■ Job a:
Rewrite the entire listing that follows the forum thread, replacing "Blog" with "Journal" and leaving everything else unchanged.

■ Document excerpt:

Python pyodbc connections to IBM Netezza Erroring - python

So. This issue is almost exactly the same as the one discussed here -- but the fix (such as it is) discussed in that post doesn't fix things for me.
I'm trying to use Python 2.7.5 and pyodbc 3.0.7 to connect from an Ubuntu 12.04 64bit machine to an IBM Netezza Database. I'm using unixODBC to handle specifying a DSN. This DSN works beautifully from the isql CLI -- so I know it's configured correctly, and unixODBC is ticking right along.
The code is currently dead simple, and easy to reproduce in a REPL:
In [1]: import pyodbc
In [2]: conn = pyodbc.connect(dsn='NZSQL')
In [3]: curs = conn.cursor()
In [4]: curs.execute("SELECT * FROM DB..FOO ORDER BY created_on DESC LIMIT 10")
Out[4]: <pyodbc.Cursor at 0x1a70ab0>
In [5]: curs.fetchall()
---------------------------------------------------------------------------
InvalidOperation Traceback (most recent call last)
<ipython-input-5-ad813e4432e9> in <module>()
----> 1 curs.fetchall()
/usr/lib/python2.7/decimal.pyc in __new__(cls, value, context)
546 context = getcontext()
547 return context._raise_error(ConversionSyntax,
--> 548 "Invalid literal for Decimal: %r" % value)
549
550 if m.group('sign') == "-":
/usr/lib/python2.7/decimal.pyc in _raise_error(self, condition, explanation, *args)

■ Job b:
Set down the forum thread above on pyodbc and IBM Netezza again in full, without any change.

Stored dataset items
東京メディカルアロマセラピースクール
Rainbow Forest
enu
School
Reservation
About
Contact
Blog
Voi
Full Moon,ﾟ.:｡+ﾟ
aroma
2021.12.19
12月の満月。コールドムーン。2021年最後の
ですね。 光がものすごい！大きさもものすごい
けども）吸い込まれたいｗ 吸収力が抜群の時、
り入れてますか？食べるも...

■ Your response a:
東京メディカルアロマセラピースクール
Rainbow Forest
enu
School
Reservation
About
Contact
Journal
Voi
Full Moon,ﾟ.:｡+ﾟ
aroma
2021.12.19
12月の満月。コールドムーン。2021年最後の
ですね。 光がものすごい！大きさもものすごい
けども）吸い込まれたいｗ 吸収力が抜群の時、
り入れてますか？食べるも...

■ Your response b:
Python pyodbc connections to IBM Netezza Erroring - python

So. This issue is almost exactly the same as the one discussed here -- but the fix (such as it is) discussed in that post doesn't fix things for me.
I'm trying to use Python 2.7.5 and pyodbc 3.0.7 to connect from an Ubuntu 12.04 64bit machine to an IBM Netezza Database. I'm using unixODBC to handle specifying a DSN. This DSN works beautifully from the isql CLI -- so I know it's configured correctly, and unixODBC is ticking right along.
The code is currently dead simple, and easy to reproduce in a REPL:
In [1]: import pyodbc
In [2]: conn = pyodbc.connect(dsn='NZSQL')
In [3]: curs = conn.cursor()
In [4]: curs.execute("SELECT * FROM DB..FOO ORDER BY created_on DESC LIMIT 10")
Out[4]: <pyodbc.Cursor at 0x1a70ab0>
In [5]: curs.fetchall()
---------------------------------------------------------------------------
InvalidOperation Traceback (most recent call last)
<ipython-input-5-ad813e4432e9> in <module>()
----> 1 curs.fetchall()
/usr/lib/python2.7/decimal.pyc in __new__(cls, value, context)
546 context = getcontext()
547 return context._raise_error(ConversionSyntax,
--> 548 "Invalid literal for Decimal: %r" % value)
549
550 if m.group('sign') == "-":
/usr/lib/python2.7/decimal.pyc in _raise_error(self, condition, explanation, *args)